#### [The task]
Format the material from its first line through the line holding "9: (687, 245)", inclusive, as a numbered list, leaving out any blank lines. Omit the pictures from your answer.

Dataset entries
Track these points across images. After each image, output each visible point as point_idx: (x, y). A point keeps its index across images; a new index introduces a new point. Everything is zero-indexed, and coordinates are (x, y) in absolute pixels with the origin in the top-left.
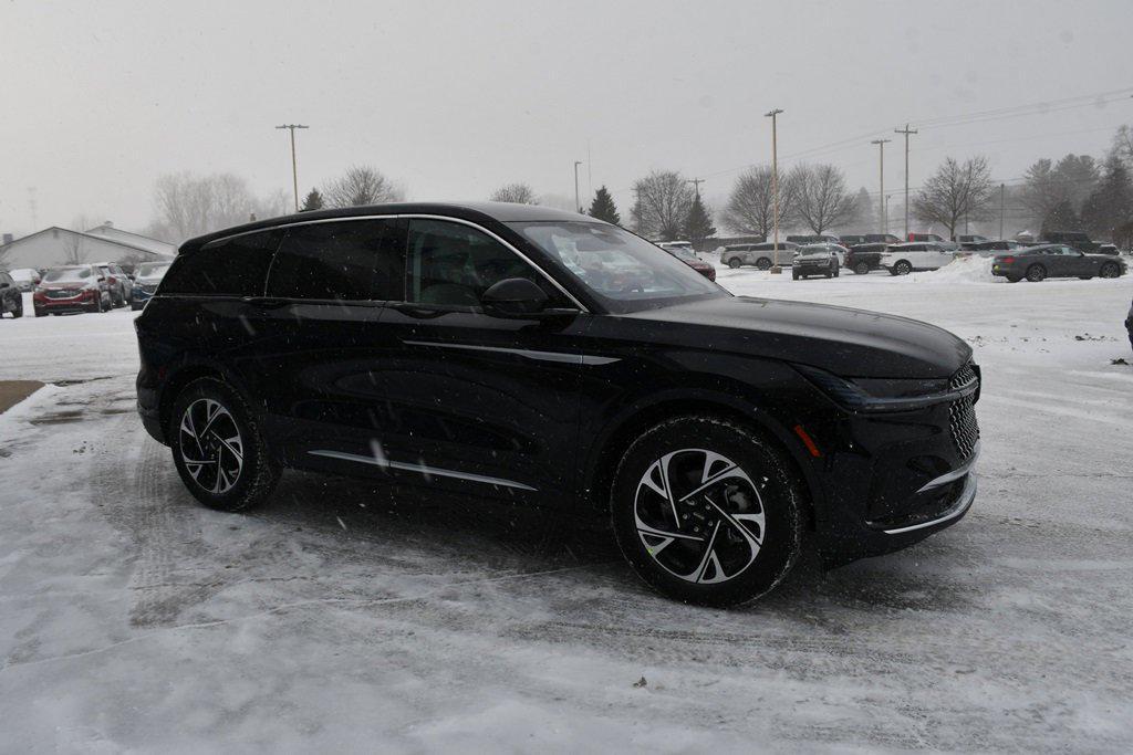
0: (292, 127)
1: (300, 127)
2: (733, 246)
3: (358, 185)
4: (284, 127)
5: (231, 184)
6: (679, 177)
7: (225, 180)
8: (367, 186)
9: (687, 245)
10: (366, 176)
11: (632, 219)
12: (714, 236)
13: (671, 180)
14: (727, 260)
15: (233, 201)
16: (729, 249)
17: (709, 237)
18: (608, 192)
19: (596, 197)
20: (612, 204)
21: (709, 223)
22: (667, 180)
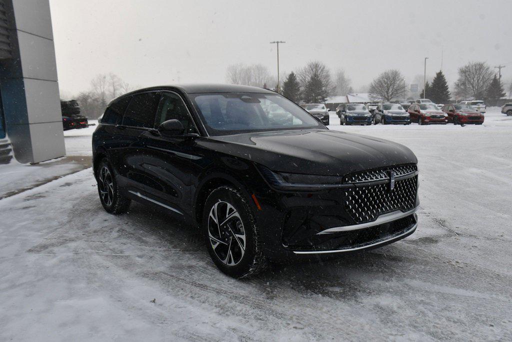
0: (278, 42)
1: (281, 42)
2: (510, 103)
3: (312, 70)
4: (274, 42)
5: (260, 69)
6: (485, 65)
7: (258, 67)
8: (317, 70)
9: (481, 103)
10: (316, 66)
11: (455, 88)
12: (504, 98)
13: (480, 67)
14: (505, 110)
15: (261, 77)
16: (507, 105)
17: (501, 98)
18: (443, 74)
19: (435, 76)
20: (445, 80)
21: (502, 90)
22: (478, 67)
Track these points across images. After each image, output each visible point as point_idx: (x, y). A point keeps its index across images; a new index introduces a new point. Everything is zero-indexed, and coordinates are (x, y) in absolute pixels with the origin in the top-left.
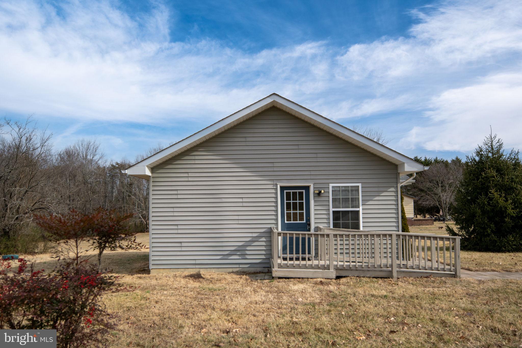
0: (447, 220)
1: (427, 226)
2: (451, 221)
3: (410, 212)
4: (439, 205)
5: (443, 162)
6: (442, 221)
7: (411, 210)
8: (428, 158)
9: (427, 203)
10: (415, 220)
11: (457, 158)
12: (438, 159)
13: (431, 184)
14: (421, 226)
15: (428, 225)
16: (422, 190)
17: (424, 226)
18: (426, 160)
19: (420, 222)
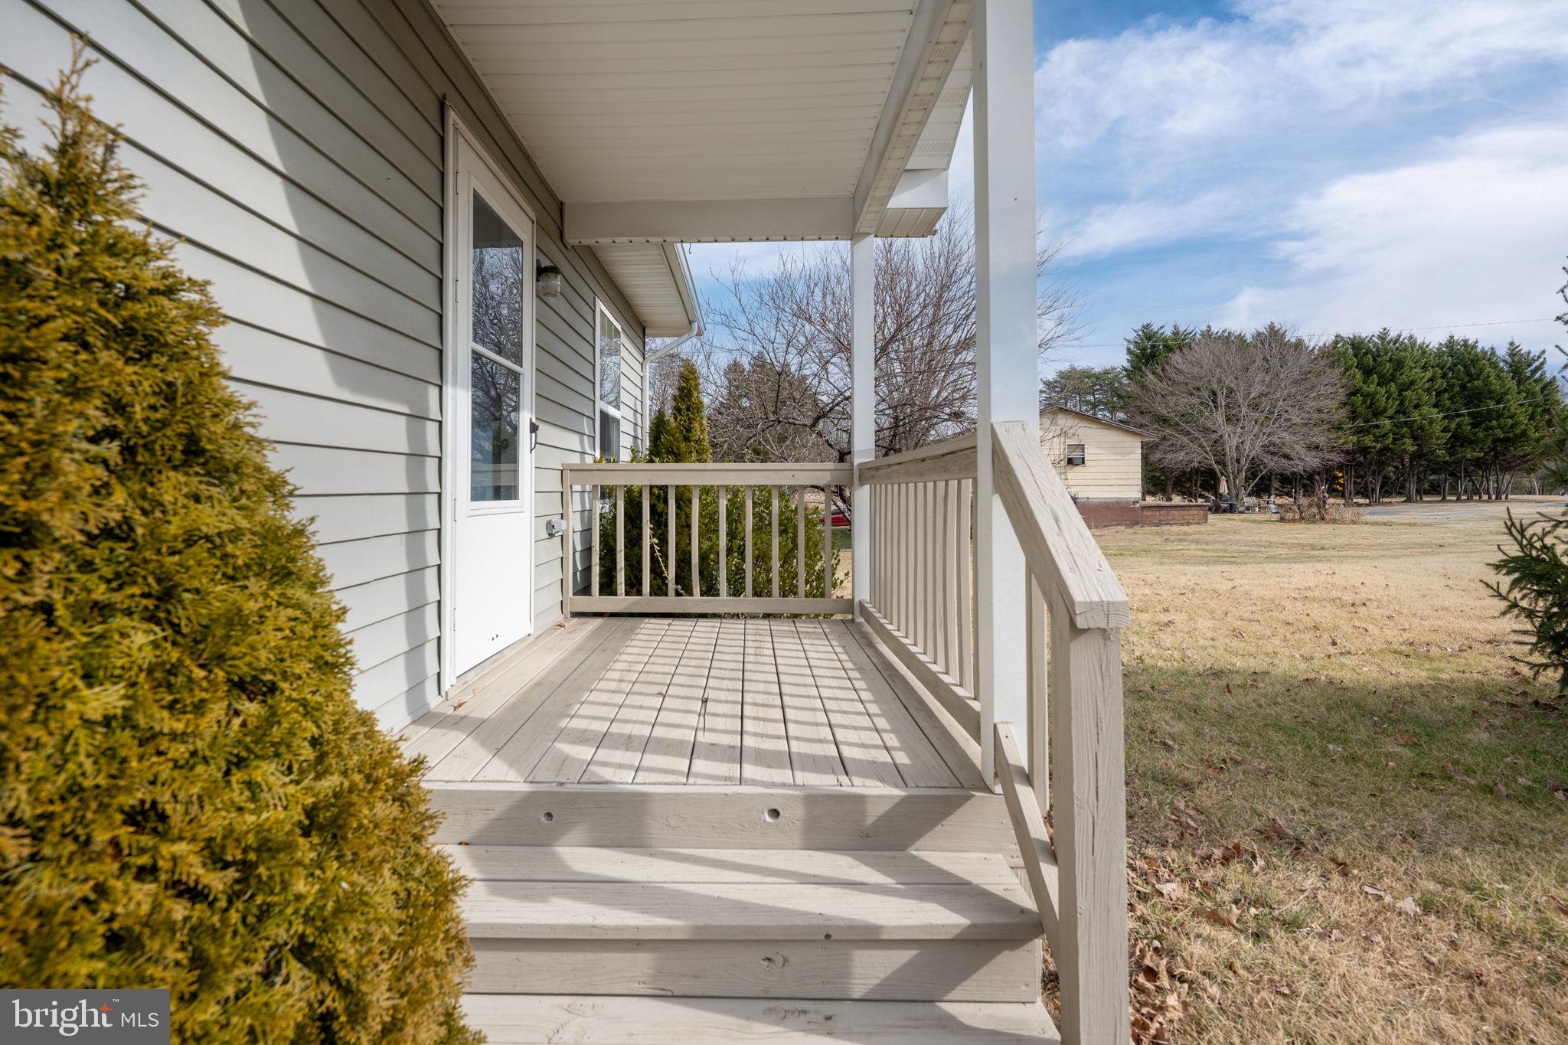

#### [Written reply]
1. Track these points across images. After each image, output each visible point as point_idx: (x, y). A point keeps its index across images; a new index introduces a new point. Everything is zero-indexed, and coordinates are (x, y) in absolute pixels with the origin in the top-left.
2. 0: (292, 127)
3. 1: (300, 127)
4. 2: (733, 246)
5. 3: (358, 185)
6. 4: (284, 127)
7. 5: (231, 184)
8. 6: (679, 177)
9. 7: (225, 180)
10. 8: (367, 186)
11. 9: (687, 245)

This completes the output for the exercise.